This
is the first book, scholarly or popular, on Elsie and Doris
Waters, the most successful female double-act in the history
of British music hall and variety. They distinguished themselves
in the male-dominated field and in the movement of female artists
who, after WWI, elected not to marry, the better to pursue their
careers. Elsie and Doris Waters wrote almost all their own comic
songs and sketches, created an original gynocentric comedy,
anticipating feminist movements, controlled their means of production
in the male-dominated British stage, radio, and recording industries,
and performed together in Britain and around the Commonwealth
for half a century. This study shows them to be precursors of
comtemporary female double-acts and patter-based comedians such
as French and Saunders, Flanders and Swann, Beyond the Fringe,
and Monty Python's Flying Circus. The study also contains fifty
transcribed songs and sketches, their original compositions
and arrangements, from recordings on 78rpm gramophone records
made between 1929 and 1944. The words to their entire oeuvre
of songs and sketchs have never before been available in print.
"Perhaps
the most valuable aspect of this project is that it preserves,
for all time, the work of one of the most talented double-acts
on the English music hall stage, making their work available
to entire new generations of readers. Throughout this work,
Paul Matthew St. Pierre continually places the works of Elsie
and Doris Waters within the context of a large stage tradition
during this period in Britain, and he does a masterful job of
it. Not only are the transcripts scrupulously accurate, but
they also capture the flavor of the period, and bring the English
music hall to life. In this thorough and well-documented discussion
of their work, he brings forth Elsie and Doris Waters as perhaps
the most influential social satirists of the period, and gives
telling examples of their work... St. Pierre has provided the
reader with an invaluable link to the history of British humor,
one that is well balanced, well-documented, and well argued...
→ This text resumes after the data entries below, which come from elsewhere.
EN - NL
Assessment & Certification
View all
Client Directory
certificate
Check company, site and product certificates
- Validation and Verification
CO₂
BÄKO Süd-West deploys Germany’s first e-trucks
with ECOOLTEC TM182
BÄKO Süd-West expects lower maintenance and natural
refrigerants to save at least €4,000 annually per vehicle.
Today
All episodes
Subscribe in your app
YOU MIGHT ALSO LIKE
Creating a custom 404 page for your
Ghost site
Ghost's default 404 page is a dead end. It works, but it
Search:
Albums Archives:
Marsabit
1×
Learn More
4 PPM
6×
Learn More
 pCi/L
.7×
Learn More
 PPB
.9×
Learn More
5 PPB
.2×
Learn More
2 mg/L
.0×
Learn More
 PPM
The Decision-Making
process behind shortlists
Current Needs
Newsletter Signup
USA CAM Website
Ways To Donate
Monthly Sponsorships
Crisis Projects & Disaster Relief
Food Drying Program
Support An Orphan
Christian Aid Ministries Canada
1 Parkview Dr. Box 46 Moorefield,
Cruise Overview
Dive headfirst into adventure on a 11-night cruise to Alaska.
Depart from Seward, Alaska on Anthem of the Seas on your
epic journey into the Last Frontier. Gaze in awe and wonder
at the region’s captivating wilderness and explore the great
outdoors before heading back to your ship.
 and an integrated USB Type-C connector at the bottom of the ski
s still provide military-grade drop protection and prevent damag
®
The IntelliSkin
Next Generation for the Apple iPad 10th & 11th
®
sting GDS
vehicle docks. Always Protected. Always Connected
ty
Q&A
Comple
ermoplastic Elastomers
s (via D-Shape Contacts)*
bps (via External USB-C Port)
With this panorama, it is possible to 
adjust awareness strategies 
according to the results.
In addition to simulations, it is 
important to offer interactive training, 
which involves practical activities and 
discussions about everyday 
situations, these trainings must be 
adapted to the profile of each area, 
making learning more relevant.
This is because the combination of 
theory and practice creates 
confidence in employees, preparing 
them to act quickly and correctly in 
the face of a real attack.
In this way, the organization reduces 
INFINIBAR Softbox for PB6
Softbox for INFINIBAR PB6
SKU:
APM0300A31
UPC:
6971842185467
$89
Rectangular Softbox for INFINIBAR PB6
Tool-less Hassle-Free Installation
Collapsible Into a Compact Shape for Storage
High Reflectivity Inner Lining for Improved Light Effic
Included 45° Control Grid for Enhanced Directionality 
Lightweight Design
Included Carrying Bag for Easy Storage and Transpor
first class historical scholarship."
-
Wheeler Winston Dixon, Chair, Film Studies Program, Professor
of Film Studies, University of Nebraska, Lincoln
"This
is an invaluable resource for enthusiasts, researchers and students
alike. Such a collection of sketches and songs opens out a field
of performance, which although only in the relatively recent
past, is in danger of being lost to us altogether, or only ever
available in meager portions at any one time. The work of Elsie
and Doris Waters spans a number of decades which saw great shifts
in British culture and society and their work is important not
only for its wit and pragmatic wisdom, but for the way in which
it gives us insight not only into British popular theatre but
also, to some extent, the inter-war British working class and
lower middle class character and popular culture itself."